# How to complete this task:
Copy out every line of the listing in which "建築条件付き土地" appears.
══ Input for this task
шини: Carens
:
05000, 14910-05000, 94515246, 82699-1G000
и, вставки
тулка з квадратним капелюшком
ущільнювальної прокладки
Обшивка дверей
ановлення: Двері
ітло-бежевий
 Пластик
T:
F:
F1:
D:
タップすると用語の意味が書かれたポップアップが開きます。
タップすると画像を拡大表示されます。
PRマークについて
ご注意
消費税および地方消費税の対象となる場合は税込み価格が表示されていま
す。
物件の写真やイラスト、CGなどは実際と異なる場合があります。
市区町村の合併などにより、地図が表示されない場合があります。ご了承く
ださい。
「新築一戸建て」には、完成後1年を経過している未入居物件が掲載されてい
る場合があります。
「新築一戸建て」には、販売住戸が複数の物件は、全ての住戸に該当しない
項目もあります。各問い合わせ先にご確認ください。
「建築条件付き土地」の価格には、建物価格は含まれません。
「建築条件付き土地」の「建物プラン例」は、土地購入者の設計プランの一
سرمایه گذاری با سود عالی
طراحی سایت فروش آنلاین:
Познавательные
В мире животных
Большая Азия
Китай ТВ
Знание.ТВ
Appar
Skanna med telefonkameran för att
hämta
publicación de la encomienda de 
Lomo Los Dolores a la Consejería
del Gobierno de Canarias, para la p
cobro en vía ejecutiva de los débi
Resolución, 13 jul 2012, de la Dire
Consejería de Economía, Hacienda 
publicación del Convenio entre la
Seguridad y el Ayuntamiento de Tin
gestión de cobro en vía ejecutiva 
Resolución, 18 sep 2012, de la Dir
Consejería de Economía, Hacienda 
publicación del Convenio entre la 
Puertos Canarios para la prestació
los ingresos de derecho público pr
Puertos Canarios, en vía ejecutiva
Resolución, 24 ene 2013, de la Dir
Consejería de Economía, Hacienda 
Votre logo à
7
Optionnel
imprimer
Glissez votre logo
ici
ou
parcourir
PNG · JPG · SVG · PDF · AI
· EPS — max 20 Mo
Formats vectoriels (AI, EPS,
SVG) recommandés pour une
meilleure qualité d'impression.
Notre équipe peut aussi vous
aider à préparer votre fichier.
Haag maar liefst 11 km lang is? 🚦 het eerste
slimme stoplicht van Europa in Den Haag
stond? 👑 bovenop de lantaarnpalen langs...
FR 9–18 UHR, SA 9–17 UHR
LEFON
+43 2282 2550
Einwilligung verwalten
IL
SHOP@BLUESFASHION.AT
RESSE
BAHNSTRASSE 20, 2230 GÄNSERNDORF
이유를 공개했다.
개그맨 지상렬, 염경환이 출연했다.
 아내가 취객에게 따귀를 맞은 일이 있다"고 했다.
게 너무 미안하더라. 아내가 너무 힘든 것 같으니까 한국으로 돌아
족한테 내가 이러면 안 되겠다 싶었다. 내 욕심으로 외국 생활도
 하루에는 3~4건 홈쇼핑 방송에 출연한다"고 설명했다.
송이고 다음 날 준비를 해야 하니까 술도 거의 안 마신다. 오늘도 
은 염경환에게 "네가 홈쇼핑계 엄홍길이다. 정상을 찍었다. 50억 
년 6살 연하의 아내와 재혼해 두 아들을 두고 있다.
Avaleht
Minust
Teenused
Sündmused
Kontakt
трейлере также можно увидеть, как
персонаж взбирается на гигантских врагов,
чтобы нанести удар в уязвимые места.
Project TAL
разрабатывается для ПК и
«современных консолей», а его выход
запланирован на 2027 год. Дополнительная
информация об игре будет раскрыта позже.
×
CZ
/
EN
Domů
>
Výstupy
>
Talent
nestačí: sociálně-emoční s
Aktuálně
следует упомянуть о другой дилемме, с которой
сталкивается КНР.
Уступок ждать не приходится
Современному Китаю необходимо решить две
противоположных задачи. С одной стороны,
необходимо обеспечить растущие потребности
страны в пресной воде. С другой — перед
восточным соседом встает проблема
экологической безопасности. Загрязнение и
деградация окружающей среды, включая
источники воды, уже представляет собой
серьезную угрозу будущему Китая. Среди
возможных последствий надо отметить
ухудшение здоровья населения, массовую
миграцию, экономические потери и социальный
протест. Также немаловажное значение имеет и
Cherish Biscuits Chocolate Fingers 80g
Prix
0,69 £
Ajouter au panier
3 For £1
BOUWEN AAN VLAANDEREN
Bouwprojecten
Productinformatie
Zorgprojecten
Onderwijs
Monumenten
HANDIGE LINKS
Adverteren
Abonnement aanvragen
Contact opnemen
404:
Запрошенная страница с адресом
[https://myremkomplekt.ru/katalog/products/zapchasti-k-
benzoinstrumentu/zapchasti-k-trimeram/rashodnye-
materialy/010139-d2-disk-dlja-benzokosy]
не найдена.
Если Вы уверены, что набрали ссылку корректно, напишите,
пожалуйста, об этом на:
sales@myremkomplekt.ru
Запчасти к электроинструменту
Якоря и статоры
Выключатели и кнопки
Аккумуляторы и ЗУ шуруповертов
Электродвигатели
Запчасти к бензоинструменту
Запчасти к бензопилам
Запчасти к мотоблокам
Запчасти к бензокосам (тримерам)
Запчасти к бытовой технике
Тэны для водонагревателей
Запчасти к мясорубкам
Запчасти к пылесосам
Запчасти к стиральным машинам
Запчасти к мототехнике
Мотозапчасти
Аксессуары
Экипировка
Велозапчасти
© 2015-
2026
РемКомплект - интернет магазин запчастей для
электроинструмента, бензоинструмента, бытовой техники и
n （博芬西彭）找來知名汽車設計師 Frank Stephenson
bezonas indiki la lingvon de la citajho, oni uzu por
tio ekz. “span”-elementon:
════
# Result of this task:
「建築条件付き土地」の価格には、建物価格は含まれません。
「建築条件付き土地」の「建物プラン例」は、土地購入者の設計プランの一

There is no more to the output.